UWS 1.1 alternative, WAIT

Dave Morris dave.morris at metagrid.co.uk
Wed Jun 4 16:16:25 PDT 2014


Hi all,

The following ideas are based on suggestions raised at the meeting, plus 
some ideas discussed with Pat after the meeting. Please bear in mind 
some or all of this may be wrong, it is still a work in progress.

---- DRAFT IDEA ----

What if we keep the existing endpoint and add a WAIT parameter to the 
UWS methods.

The WAIT parameter could be passed to any of the existing UWS methods, 
including both the GET and POST requests.

The meaning of the WAIT parameter is defined as :

a) If a 'state change' is not possible, because the job has reached a 
static 'end state', then the request returns immediately as normal.

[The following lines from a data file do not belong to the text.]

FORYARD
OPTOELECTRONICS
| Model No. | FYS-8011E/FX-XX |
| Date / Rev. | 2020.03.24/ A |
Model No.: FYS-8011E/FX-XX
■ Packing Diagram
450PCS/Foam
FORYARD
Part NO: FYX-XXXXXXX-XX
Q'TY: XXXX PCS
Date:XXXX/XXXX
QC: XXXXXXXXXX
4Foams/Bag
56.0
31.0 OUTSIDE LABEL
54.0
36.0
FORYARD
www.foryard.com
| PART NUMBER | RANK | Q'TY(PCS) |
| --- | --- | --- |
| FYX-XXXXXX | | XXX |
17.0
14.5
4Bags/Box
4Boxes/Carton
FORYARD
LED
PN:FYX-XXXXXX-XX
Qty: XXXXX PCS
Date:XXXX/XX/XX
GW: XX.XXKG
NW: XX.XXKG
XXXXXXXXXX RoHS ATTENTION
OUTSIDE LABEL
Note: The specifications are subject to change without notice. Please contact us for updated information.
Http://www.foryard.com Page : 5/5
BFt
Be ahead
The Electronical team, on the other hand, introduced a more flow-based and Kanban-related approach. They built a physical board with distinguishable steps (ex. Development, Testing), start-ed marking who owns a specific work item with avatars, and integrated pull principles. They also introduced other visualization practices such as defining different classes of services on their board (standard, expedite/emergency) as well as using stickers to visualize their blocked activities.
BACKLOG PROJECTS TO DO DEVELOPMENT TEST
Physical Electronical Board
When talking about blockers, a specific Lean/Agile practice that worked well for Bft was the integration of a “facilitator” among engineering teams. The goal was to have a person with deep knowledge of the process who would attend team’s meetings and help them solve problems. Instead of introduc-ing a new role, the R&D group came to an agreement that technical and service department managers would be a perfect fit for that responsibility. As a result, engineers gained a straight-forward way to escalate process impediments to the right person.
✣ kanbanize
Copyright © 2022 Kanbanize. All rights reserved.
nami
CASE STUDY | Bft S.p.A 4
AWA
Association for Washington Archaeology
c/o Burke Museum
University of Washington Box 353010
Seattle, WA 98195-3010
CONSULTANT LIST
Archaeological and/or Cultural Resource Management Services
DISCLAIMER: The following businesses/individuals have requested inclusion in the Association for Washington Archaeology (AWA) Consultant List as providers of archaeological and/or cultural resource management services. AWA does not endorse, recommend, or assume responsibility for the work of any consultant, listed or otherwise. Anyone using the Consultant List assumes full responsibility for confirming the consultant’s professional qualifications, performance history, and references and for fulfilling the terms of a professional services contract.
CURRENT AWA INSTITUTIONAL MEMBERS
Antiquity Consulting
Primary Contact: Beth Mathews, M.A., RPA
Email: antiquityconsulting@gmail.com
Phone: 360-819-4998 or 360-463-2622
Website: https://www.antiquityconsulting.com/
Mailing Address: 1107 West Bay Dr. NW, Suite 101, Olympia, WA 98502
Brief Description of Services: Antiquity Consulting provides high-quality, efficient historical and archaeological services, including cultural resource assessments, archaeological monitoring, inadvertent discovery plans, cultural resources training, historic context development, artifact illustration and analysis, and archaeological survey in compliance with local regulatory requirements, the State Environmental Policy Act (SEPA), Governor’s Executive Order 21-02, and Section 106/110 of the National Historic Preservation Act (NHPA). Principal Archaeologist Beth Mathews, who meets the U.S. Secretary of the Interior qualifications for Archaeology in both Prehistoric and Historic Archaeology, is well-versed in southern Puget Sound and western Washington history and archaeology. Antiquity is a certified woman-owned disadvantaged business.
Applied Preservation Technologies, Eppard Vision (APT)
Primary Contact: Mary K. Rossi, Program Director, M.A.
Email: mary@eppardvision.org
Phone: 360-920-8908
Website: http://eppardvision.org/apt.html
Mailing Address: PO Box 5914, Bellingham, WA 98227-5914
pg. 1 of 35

b) If a 'state change' is still possible, then the server may block 
until a 'state change' does occur, up to the maximum number of seconds 
given by the value of the WAIT parameter.

Where a 'state change' is defined as :

c) A change to the job status or phase, or the status or value of one or 
more of the job results.

This could allow us to add a level of blocking behaviour to all of the 
UWS methods, without having to make any additional requests or redirects 
beyond what is already required for normal UWS operation.

----

For example :

To start a UWS job, we currently use a POST request to set the phase, 
and then use GET requests to poll the server to see when the job 
completes.

If we add a WAIT parameter the initial POST request, then it may block 
until either the state changes or the time limit is reached.

A POST request with ?PHASE=RUN&WAIT=60 means the client is willing to 
wait for 60 seconds before it expects a response.

If a 'state change' occurs before the 60 seconds has elapsed, then the 
server may respond as soon as the event occurs, otherwise the server may 
block until the 60 seconds has expired before responding.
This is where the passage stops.